On the other hand, ethnic phenomena in the era of new information technologies cannot be considered in isolation from sociocultural, political, and economic processes. People and ethnic groups are involved in many informational and social interactions. The role of the national Internet sector is not to form, but to stimulate the traditional mentality and language of the population by filling in the gaps that exist in direct ethnic communication, ethnic education and the activities of ethnically oriented media. The Internet, along with the media, provides information and communication support for relaying the ethnic language and culture, the effectiveness of which is determined by the integrity of the country's information space and the features of the content and form of the distributed media texts.
Alekseeva (2004) notes the danger of losing cultural and national identity for countries and peoples that are behind in the information technology race. In the information society, those nations that do not have their ethnic sector in their native language on the Internet are automatically considered weak and unpromising. Such peoples are deprived of the opportunity to develop in the global economic, political and managerial context, are excluded from the cultural and educational space of the world community, because they are not represented in cyberspace – they simply do not exist in virtual reality. If we turn to the first three languages of the small peoples of Russia, which are represented in the world list of the content languages are used by less than 0.1% of the websites, you can see that Tatar is in the 48th line, Bashkir in the 54th, Chuvash – 85th (Usage of content languages…, 2019). Their position is incomparably lower than the status of English, Russian and other European languages that are actively used on websites.

-.-.-

**WHAT IS REQUIRED**
Write what comes next in the passage on ethnic languages and the Internet, starting right after its last sentence. The lines further down play no part in this.

**GIVEN RECORDS**
-.-.-

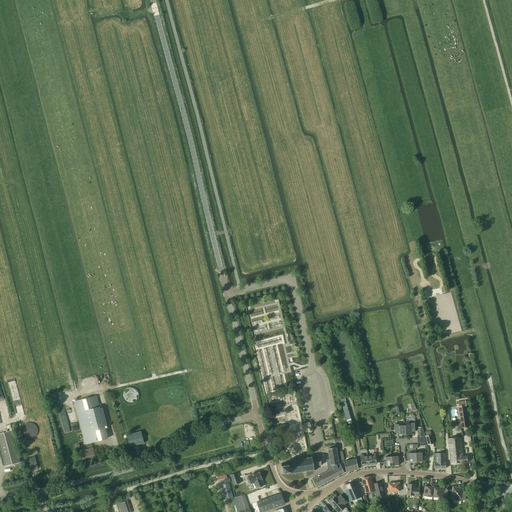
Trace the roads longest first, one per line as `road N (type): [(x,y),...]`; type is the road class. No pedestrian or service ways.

-.-.-

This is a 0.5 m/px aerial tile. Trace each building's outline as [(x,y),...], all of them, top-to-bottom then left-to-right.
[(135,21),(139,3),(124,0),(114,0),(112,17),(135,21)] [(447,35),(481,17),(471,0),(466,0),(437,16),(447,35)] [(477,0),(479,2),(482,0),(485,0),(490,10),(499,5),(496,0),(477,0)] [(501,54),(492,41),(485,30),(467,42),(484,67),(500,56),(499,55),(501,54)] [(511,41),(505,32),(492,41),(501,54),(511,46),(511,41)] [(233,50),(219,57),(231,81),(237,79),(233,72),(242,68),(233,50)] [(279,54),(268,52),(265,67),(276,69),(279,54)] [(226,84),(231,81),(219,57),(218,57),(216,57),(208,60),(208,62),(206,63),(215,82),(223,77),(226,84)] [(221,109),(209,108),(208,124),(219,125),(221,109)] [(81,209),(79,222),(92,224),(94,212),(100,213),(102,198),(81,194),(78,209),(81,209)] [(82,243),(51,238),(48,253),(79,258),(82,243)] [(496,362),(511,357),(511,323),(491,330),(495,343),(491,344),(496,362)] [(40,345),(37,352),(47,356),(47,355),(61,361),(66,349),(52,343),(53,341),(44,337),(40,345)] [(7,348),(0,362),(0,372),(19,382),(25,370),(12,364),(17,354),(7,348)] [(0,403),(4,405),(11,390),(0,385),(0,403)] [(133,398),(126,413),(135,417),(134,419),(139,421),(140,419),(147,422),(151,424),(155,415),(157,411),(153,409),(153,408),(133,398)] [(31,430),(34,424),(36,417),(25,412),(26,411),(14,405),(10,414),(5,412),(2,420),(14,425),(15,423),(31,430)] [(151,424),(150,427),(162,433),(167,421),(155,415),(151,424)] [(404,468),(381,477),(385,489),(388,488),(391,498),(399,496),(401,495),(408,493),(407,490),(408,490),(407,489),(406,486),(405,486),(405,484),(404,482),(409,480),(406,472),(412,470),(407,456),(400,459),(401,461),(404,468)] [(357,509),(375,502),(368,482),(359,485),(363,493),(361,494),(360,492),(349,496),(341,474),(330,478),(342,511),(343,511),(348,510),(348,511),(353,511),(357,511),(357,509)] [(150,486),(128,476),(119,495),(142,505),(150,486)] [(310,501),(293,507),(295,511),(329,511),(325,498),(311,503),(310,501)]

-.-.-

**REPLY**
The dynamics of the use of certain languages on the Internet is influenced by many factors: the penetration of the Internet into the daily life of the region’s population, the level of education of global network users, the degree of real urbanization and post-industrialization of ethnic communities. It is these indicators that make their adjustments and cause strong imbalances in the online existence of languages. For example, there are much more sites in Russian (6.7%) than in Spanish (5.1%), although the proportion of Hispanics in the world is at least twice that of Russian-speakers. The share of sites in Chinese (2.0%) in 2017 was almost identical to their share in Polish (1.7%), although there are almost 40 times more English speakers in the world than Poles (Historical trends…, 2018).
Tatar, Bashkir, Chuvash are included in the first group of minority languages of the Russian Federation – in the group of languages of national minorities, the number of which exceeds one million people. All three languages are state languages in their titular regions (the Republic of Tatarstan, the Republic of Bashkortostan, the Chuvash Republic), are characterized by the presence of language teaching traditions, and also linguistic support sufficient to expand the social functions of the language. In addition, there is a social prospect for using these languages in different areas of communication and the desire of a considerable part of native speakers to use their native language more widely. Factors that adversely affect the functional development of these languages are common to all minority languages of Russia: 1) the languages of small nations do not function well in the field of public administration and socio-political activity, and are limitedly used in education and mass communication; 2) in the bulk of native speakers, especially urban ones, there is "linguistic nihilism", manifested in ignorance and often unwillingness to know one’s ethnic language because of its "social prestige".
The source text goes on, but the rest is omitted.